### ENTRIES SHOWN

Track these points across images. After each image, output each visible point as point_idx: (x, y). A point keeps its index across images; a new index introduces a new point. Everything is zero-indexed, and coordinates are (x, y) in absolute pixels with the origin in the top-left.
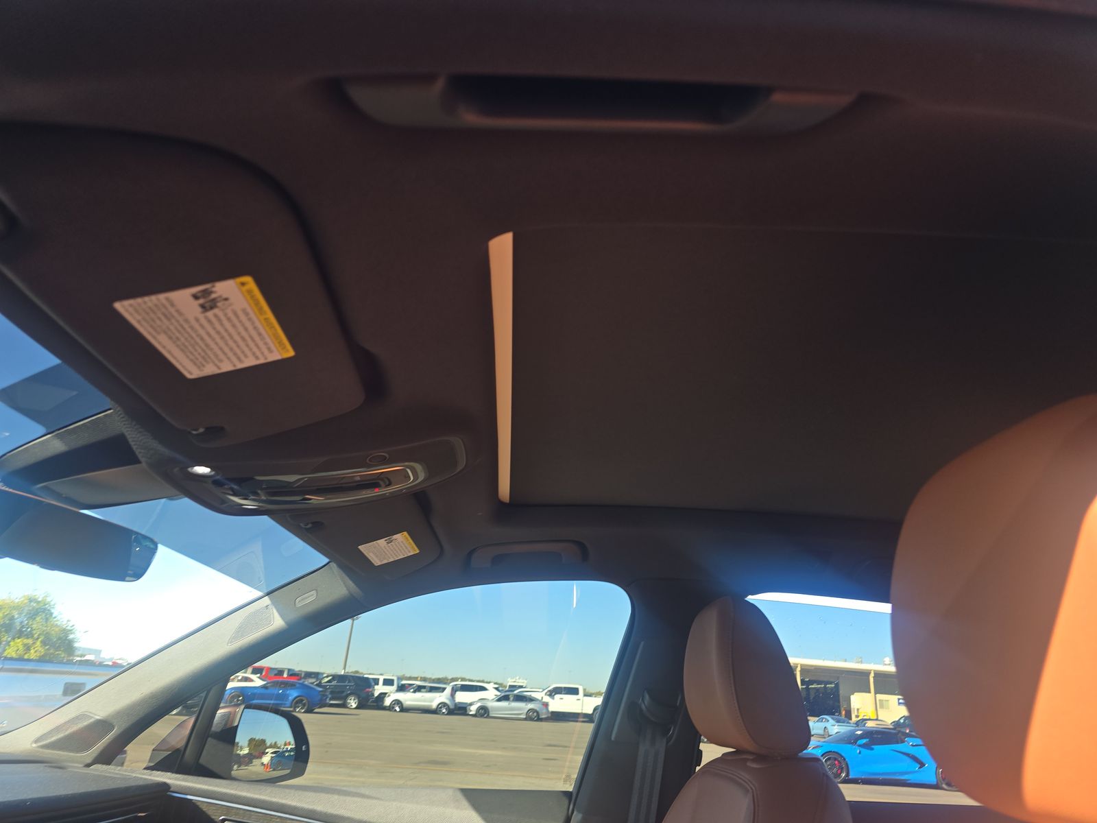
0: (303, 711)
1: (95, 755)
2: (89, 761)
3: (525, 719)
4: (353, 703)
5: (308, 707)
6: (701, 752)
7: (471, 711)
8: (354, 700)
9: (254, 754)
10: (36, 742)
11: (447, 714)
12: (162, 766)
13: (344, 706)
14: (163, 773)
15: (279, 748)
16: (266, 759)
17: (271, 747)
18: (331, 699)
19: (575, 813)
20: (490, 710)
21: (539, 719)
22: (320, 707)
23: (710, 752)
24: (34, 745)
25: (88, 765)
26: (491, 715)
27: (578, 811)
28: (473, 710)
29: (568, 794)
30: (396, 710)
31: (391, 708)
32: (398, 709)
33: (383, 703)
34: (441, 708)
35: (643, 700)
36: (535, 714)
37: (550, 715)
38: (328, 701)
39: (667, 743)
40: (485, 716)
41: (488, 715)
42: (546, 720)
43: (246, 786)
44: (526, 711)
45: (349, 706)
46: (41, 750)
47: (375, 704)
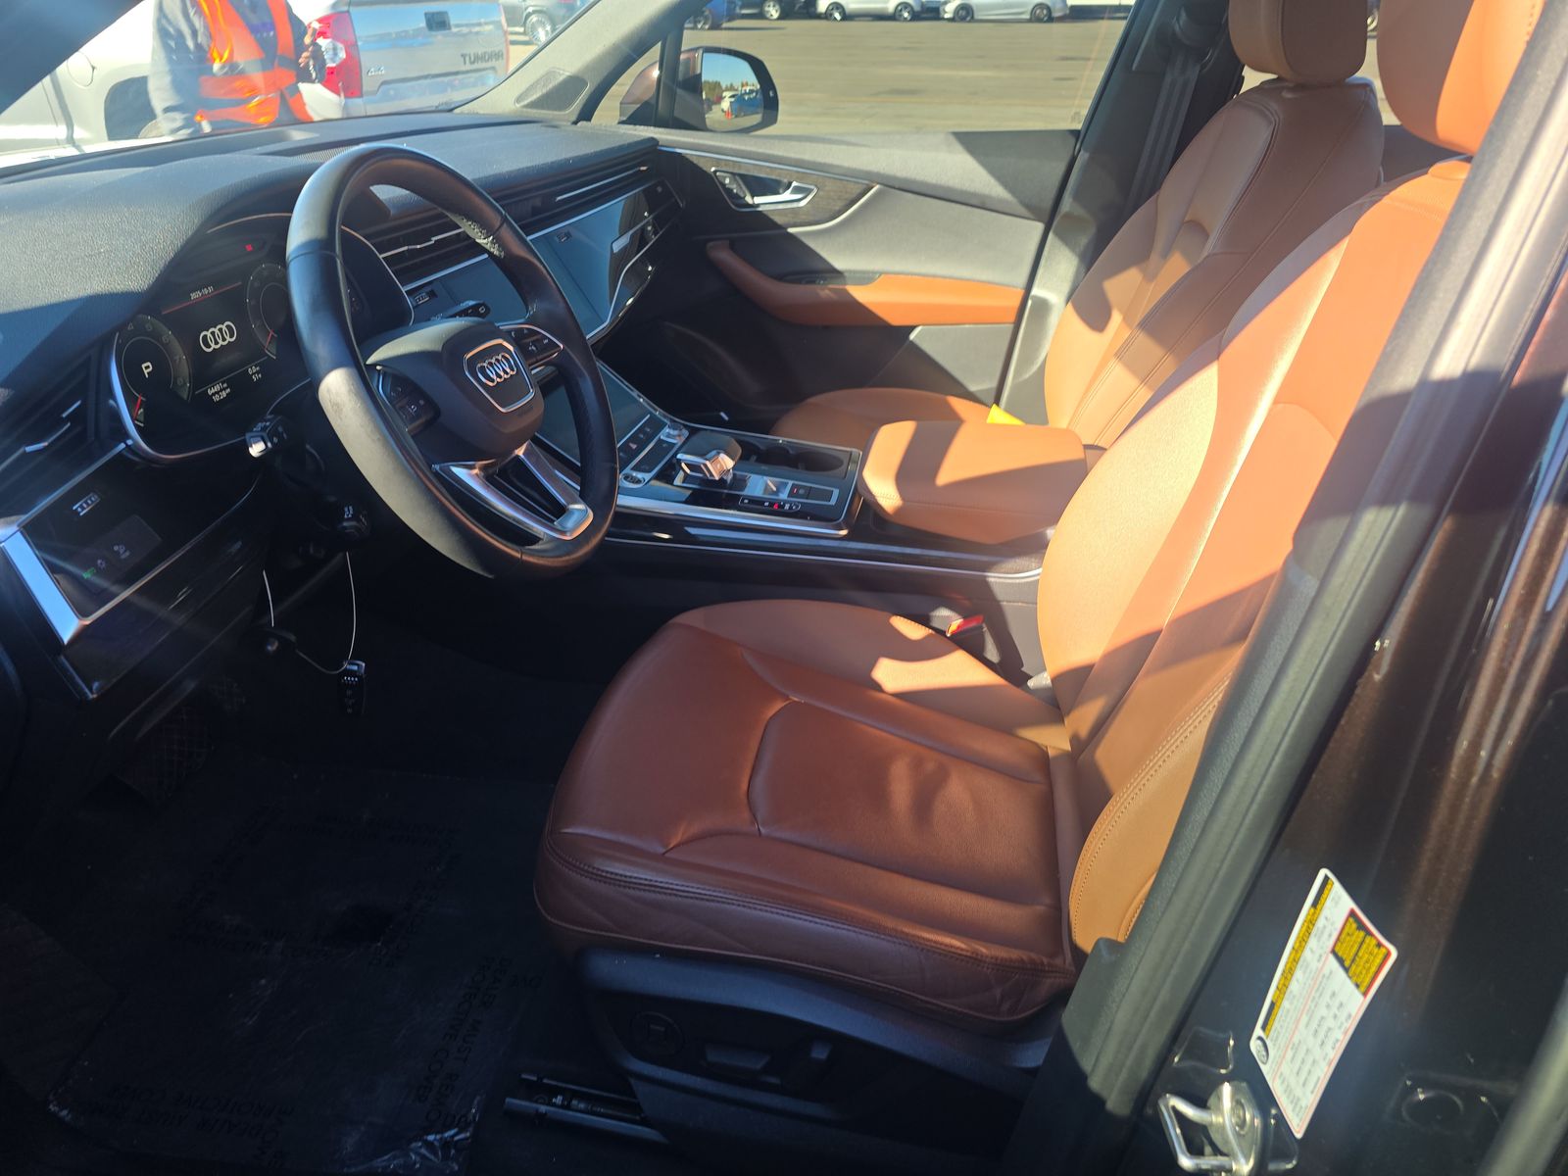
0: (707, 27)
1: (577, 113)
2: (574, 118)
3: (1030, 21)
4: (773, 12)
5: (713, 23)
6: (1243, 78)
7: (946, 12)
8: (774, 6)
9: (711, 99)
10: (518, 100)
11: (911, 20)
12: (634, 119)
13: (761, 16)
14: (646, 128)
15: (737, 90)
16: (726, 104)
17: (727, 89)
18: (742, 7)
19: (1082, 152)
20: (975, 8)
21: (1051, 19)
22: (729, 20)
23: (1252, 79)
24: (518, 105)
25: (575, 123)
26: (976, 17)
27: (1086, 151)
28: (949, 10)
29: (1075, 133)
30: (835, 19)
31: (827, 16)
32: (837, 16)
33: (816, 9)
34: (901, 10)
35: (1178, 20)
36: (1045, 12)
37: (1068, 12)
38: (738, 11)
39: (1202, 68)
40: (968, 18)
41: (972, 17)
42: (1062, 19)
43: (730, 137)
44: (1030, 8)
45: (768, 16)
46: (525, 110)
47: (805, 11)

### EXERCISE DIRECTIONS
Copy the entries from their beginning through the line containing "38: (328, 701)", with "absolute pixels" replaced by "pixels" and everything else unchanged. Leave the pictures out.

### EXERCISE ANSWER
Track these points across images. After each image, output each visible point as point_idx: (x, y). A point keeps its index across images; a new index introduces a new point. Everything is zero-indexed, and coordinates are (x, y) in pixels with the origin in the top-left.
0: (303, 711)
1: (95, 755)
2: (89, 761)
3: (525, 719)
4: (353, 703)
5: (308, 707)
6: (701, 752)
7: (471, 711)
8: (354, 700)
9: (254, 754)
10: (36, 742)
11: (447, 714)
12: (162, 766)
13: (344, 706)
14: (163, 773)
15: (279, 748)
16: (266, 759)
17: (271, 747)
18: (331, 699)
19: (575, 813)
20: (490, 710)
21: (539, 719)
22: (320, 707)
23: (710, 752)
24: (34, 745)
25: (88, 765)
26: (491, 715)
27: (578, 811)
28: (473, 710)
29: (568, 794)
30: (396, 710)
31: (391, 708)
32: (398, 709)
33: (383, 703)
34: (441, 708)
35: (643, 700)
36: (535, 714)
37: (550, 715)
38: (328, 701)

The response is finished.